Les modules d'ARIA subissent des tests d'étanchéité au CERN avant de se rendre en Sardaigne, Italie. Haut, bas et un module de colonne standard ont maintenant été alignés horizontalement pour tester leur alignement. Crédit :J. Ordan/CERN
Le CERN participe à un projet, appelé ARIA, pour la construction d'une tour de distillation de 350 mètres de haut qui servira à purifier l'argon liquide (LAr) à des fins scientifiques et, dans une seconde phase, usage médical.
La tour pleine, composé de 28 modules identiques plus un module spécial haut (condenseur) et bas (re-bouilleur), sera installé sur un site minier désaffecté en Sardaigne, Italie. Le projet est dirigé par l'Institut national italien de physique nucléaire (INFN) et a été lancé pour fournir l'argon le plus pur possible à l'expérience internationale sur la matière noire DarkSide aux laboratoires nationaux du Gran Sasso de l'INFN.
DarkSide est une chambre à projection temporelle d'argon liquide à double phase qui vise à détecter le passage éventuel d'une particule de matière noire sous la forme d'une particule massive à interaction faible (WIMP) lorsqu'elle heurte les noyaux d'argon contenus dans le détecteur. Étant donné que cette interaction WIMP-noyaux devrait être extrêmement rare, le détecteur ne doit contenir que l'argon le plus pur possible, afin de ne pas produire accidentellement un signal parasite.

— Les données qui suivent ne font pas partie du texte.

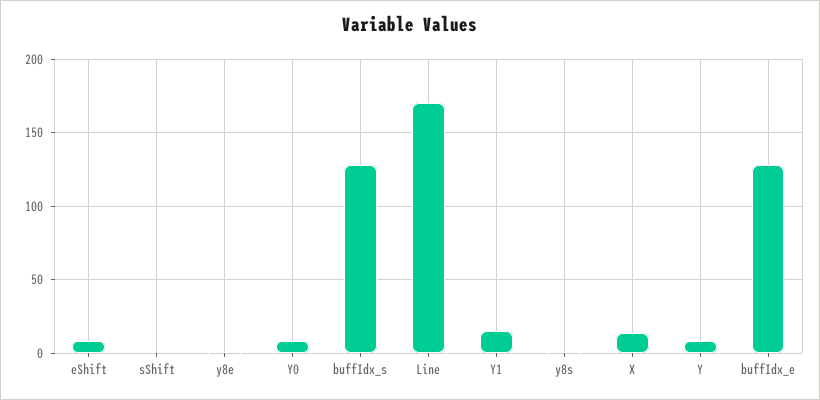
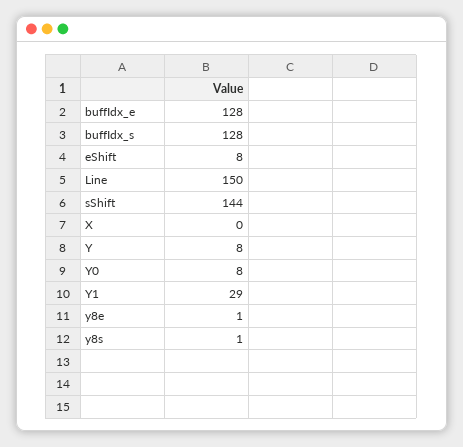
  {
    "eShift": 8,
-   "sShift": 0,
+   "sShift": 144,
    "y8e": 1,
    "Y0": 8,
    "buffIdx_s": 128,
-   "Line": 170,
+   "Line": 150,
-   "Y1": 15,
+   "Y1": 29,
    "y8s": 1,
-   "X": 15,
+   "X": 0,
    "Y": 8,
    "buffIdx_e": 128
  }

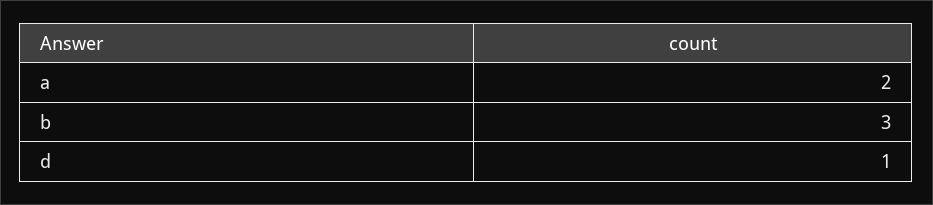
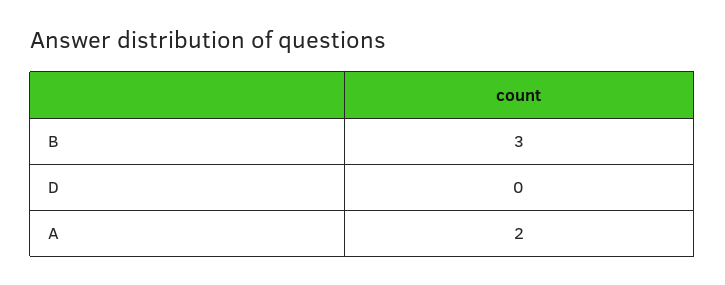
  {
    "a": 2,
    "b": 3,
-   "d": 1
+   "d": 0
  }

ARIA a été conçu pour produire cet argon extra-pur. L'argon atmosphérique contient de nombreuses « impuretés » telles que l'eau, oxygène, krypton et argon-39, un isotope de l'argon, qui sont toutes des sources de signaux indésirables. L'argon provenant de sources souterraines est déjà appauvri de l'isotope argon-39 par un facteur de 1400, mais ce n'est toujours pas suffisant pour la recherche sur la matière noire. ARIA est conçu pour purifier l'argon souterrain par un facteur 100 supplémentaire, ne laissant que l'isotope radio-stable argon-40, en exploitant un principe physique très simple :les deux isotopes ont une volatilité différente, ce qui signifie que l'argon-39 se vaporisera plus rapidement que l'argon-40 car il a un nucléon de moins dans son noyau.

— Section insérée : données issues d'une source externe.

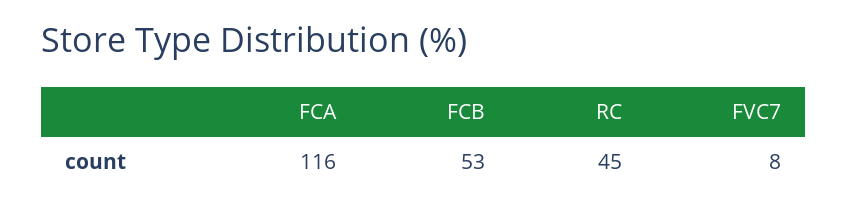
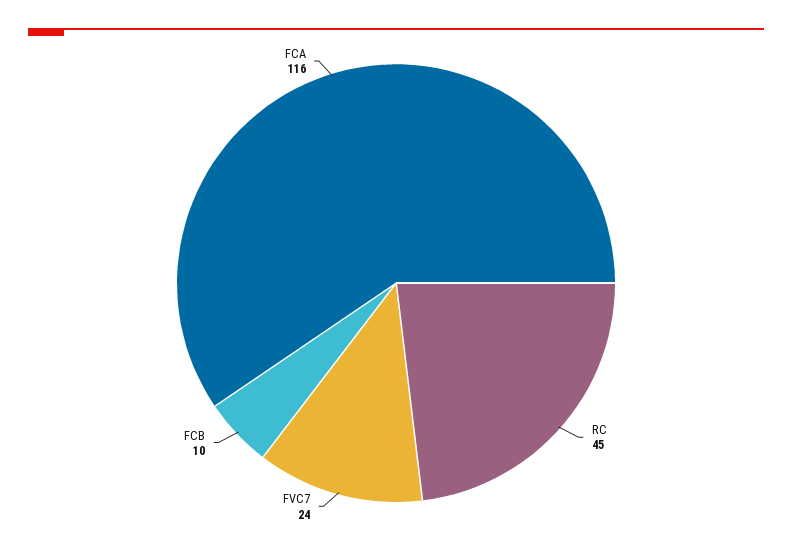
  {
    "FCA": 116,
-   "FCB": 53,
+   "FCB": 10,
    "RC": 45,
-   "FVC7": 8
+   "FVC7": 24
  }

Le gaz argon est injecté en tête de colonne, où le condenseur le transforme en argon liquide. L'argon liquéfié commence à tomber à travers une série de filtres répartis le long de la colonne, où il est progressivement purifié. Au fond, la chaudière retransforme l'argon liquide en gaz et par une série de tubes le ramène au condenseur, où le processus recommence. Comme la distillation se produit à des températures cryogéniques, l'ensemble du processus se déroule dans un cryostat isolé sous vide.

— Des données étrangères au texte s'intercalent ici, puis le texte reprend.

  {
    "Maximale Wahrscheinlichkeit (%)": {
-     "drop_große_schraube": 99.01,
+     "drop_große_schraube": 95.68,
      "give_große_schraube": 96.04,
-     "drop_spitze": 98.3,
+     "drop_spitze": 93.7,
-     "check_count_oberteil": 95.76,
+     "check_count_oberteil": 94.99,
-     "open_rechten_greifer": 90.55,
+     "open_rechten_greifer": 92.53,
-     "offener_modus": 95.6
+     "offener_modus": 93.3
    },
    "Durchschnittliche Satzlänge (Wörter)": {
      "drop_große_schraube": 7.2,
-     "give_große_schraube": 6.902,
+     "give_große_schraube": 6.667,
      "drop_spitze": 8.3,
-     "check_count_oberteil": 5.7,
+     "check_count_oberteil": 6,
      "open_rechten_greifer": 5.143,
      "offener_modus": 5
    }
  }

Les modules d'ARIA sont en cours de construction chez Polaris, une entreprise à la périphérie de Milan, Italie. Les modules sont ensuite amenés au CERN, où, un par un, ils sont en cours de test d'étanchéité par le vide, Groupe Surfaces et Revêtements (VSC) du Département Technologie. Vendredi, 24 novembre, les modules supérieur et inférieur ainsi qu'un module standard ont été amenés au bâtiment 180 et alignés pour vérifier précisément leur alignement, géométrie et interfaces d'interconnexion, avant le soudage. Après ça, les trois modules seront emmenés en Sardaigne, où ils seront assemblés verticalement, initialement hors sol, pour démarrer l'exploitation et tester leur fonctionnalité avant d'assembler la colonne complète dans le puits de la mine.
ARIA devrait être entièrement assemblé d'ici la fin de 2018 et démarrer ses opérations en 2019. Une fois la technique éprouvée, de nombreux autres composants d'air, comme l'oxygène-18, azote-15 et carbone-13, pourrait être distillé en appliquant le même procédé. Ces éléments ont des applications importantes dans de nombreux domaines de la recherche et de la technologie, y compris les techniques de diagnostic pour la détection du cancer.